=== Begin Enclosure ===

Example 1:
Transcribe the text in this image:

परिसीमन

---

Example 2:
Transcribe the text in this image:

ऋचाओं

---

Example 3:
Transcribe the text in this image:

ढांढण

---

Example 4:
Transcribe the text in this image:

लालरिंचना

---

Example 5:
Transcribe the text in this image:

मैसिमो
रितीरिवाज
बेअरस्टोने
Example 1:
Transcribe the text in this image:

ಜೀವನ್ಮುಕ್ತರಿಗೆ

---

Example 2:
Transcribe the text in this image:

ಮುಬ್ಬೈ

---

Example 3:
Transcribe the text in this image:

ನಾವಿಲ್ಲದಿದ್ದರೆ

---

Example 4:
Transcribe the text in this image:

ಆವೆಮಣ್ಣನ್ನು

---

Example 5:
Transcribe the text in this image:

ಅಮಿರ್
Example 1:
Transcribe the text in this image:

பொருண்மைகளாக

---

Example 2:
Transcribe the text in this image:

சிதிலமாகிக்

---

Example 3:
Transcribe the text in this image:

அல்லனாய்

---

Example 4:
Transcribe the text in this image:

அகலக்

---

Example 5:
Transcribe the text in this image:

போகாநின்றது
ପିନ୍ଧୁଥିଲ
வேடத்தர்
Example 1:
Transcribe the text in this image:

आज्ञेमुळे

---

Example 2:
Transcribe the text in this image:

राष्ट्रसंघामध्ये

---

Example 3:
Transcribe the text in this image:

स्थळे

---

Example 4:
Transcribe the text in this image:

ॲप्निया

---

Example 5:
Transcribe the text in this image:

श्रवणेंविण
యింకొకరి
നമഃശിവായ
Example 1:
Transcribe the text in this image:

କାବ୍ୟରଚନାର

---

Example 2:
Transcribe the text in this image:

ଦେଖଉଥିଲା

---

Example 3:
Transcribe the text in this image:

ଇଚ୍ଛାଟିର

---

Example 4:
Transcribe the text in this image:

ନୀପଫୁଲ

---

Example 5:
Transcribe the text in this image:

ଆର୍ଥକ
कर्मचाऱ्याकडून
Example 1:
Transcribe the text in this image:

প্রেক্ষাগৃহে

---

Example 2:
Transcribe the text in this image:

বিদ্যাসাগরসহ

=== End Enclosure ===

What you are asked to do |
Nothing should be left out: copy the material exactly.

Worked solution |
Example 1:
Transcribe the text in this image:

परिसीमन

---

Example 2:
Transcribe the text in this image:

ऋचाओं

---

Example 3:
Transcribe the text in this image:

ढांढण

---

Example 4:
Transcribe the text in this image:

लालरिंचना

---

Example 5:
Transcribe the text in this image:

मैसिमो
रितीरिवाज
बेअरस्टोने
Example 1:
Transcribe the text in this image:

ಜೀವನ್ಮುಕ್ತರಿಗೆ

---

Example 2:
Transcribe the text in this image:

ಮುಬ್ಬೈ

---

Example 3:
Transcribe the text in this image:

ನಾವಿಲ್ಲದಿದ್ದರೆ

---

Example 4:
Transcribe the text in this image:

ಆವೆಮಣ್ಣನ್ನು

---

Example 5:
Transcribe the text in this image:

ಅಮಿರ್
Example 1:
Transcribe the text in this image:

பொருண்மைகளாக

---

Example 2:
Transcribe the text in this image:

சிதிலமாகிக்

---

Example 3:
Transcribe the text in this image:

அல்லனாய்

---

Example 4:
Transcribe the text in this image:

அகலக்

---

Example 5:
Transcribe the text in this image:

போகாநின்றது
ପିନ୍ଧୁଥିଲ
வேடத்தர்
Example 1:
Transcribe the text in this image:

आज्ञेमुळे

---

Example 2:
Transcribe the text in this image:

राष्ट्रसंघामध्ये

---

Example 3:
Transcribe the text in this image:

स्थळे

---

Example 4:
Transcribe the text in this image:

ॲप्निया

---

Example 5:
Transcribe the text in this image:

श्रवणेंविण
యింకొకరి
നമഃശിവായ
Example 1:
Transcribe the text in this image:

କାବ୍ୟରଚନାର

---

Example 2:
Transcribe the text in this image:

ଦେଖଉଥିଲା

---

Example 3:
Transcribe the text in this image:

ଇଚ୍ଛାଟିର

---

Example 4:
Transcribe the text in this image:

ନୀପଫୁଲ

---

Example 5:
Transcribe the text in this image:

ଆର୍ଥକ
कर्मचाऱ्याकडून
Example 1:
Transcribe the text in this image:

প্রেক্ষাগৃহে

---

Example 2:
Transcribe the text in this image:

বিদ্যাসাগরসহ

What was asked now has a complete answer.